A framework for modeling and rendering realistic hairstyles

Hairstyles play a critical role in producing realistically looking human characters in computer games and feature films. Synthesizing realistic virtual hairstyles, however, remains an opening problem in computer graphics. First, hair is difficult to model. A realistic model contains tens of thousands of fibers that form complex geometric structure. Second, hair exhibits complex light scattering effects that are difficult to render at interactive speeds. In this thesis, I present a novel hair modeling and rendering framework that effectively resolves both issues. On the modeling front, I present a hybrid image-CAD based solution for creating realistic hair models from imagery data. Unlike existing image-based solutions, our method does not require using special acquisition apparatus.

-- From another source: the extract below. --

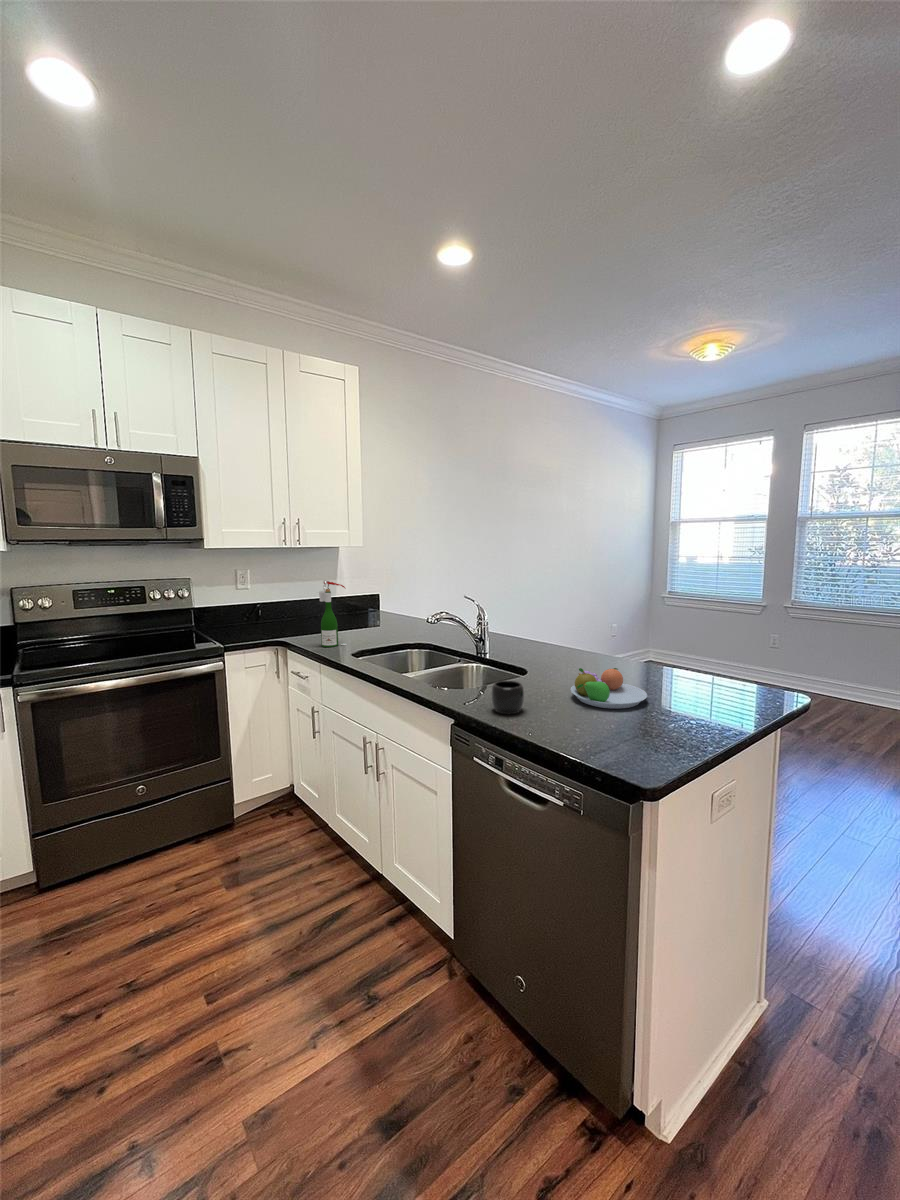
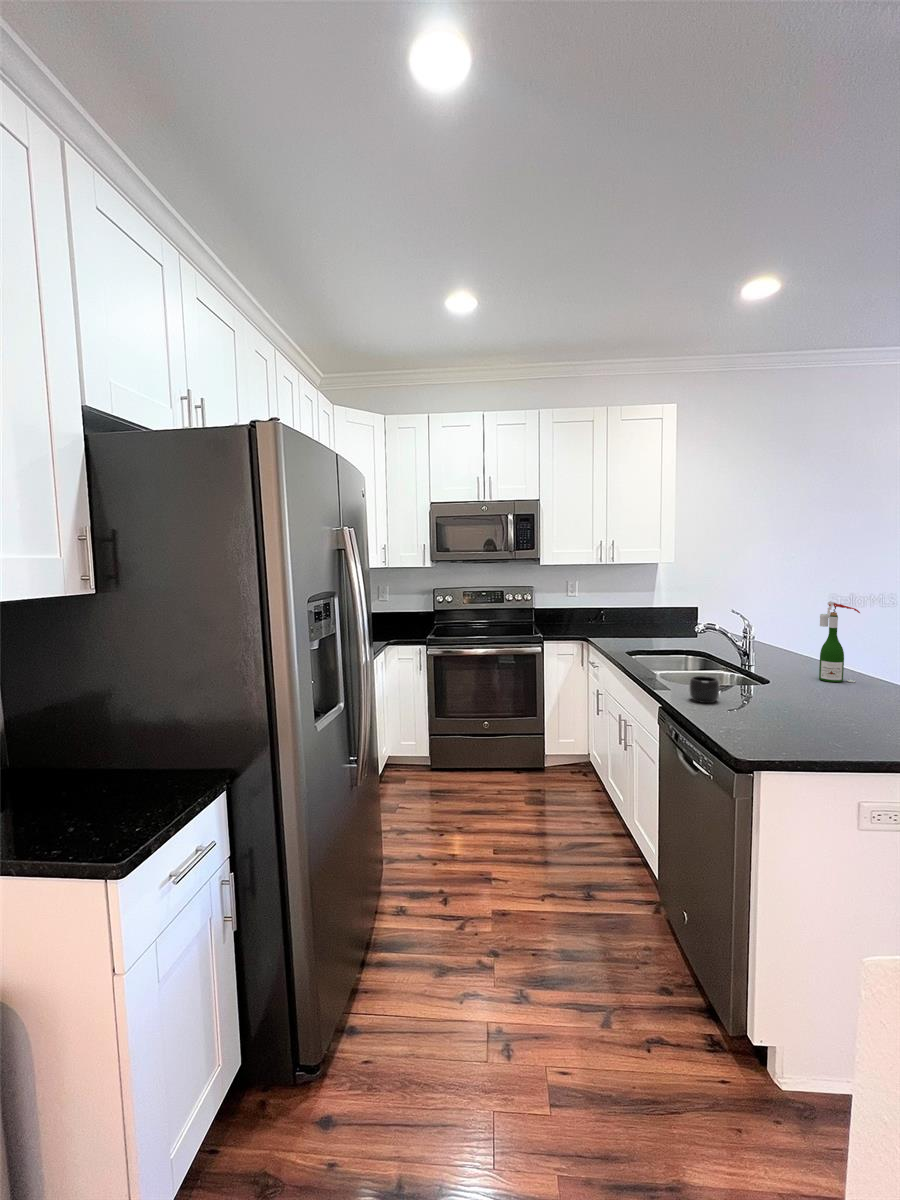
wine bottle: present [319,580,346,647] -> present [819,601,860,682]
fruit bowl: present [570,668,647,709] -> none [771,678,861,719]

Instead, we directly use hairstyle photos obtained from hair fashion magazines, an abundant and easily accessible resource from the internet. We introduce a new approach called the hair guide surface that is easy and intuitive to model from the input images. We provide a four-view interface to assist the user to interactively design the guide surfaces. From the user defined surfaces, we develop algorithms to automatically generate a dense 3D hair fiber orientation field and then grow hair fibers from the orientation field. On the rendering side, I develop a new approach to simultaneously render various scattering effects including volumetric shadows, transparency, and anti-aliasing on complex hair models. To accurately locate and accumulate the light scattering events along each ray path, we develop a new GPU-based K-Buffer solution. A K-Buffer stores the foremost K fragments along each ray. Compared with existing multi-layer based approaches, we show that our K-Buffer solution can more accurately reproduce the shadow and transparency effects. We further present an anti-aliasing scheme that directly builds upon the K-Buffer. We implement all three effects under a unified framework and integrate it with the modeling module to preview and assess the quality of the model. We show that our framework allows the user to create a wide variety of complex hairstyles with a much lower workload.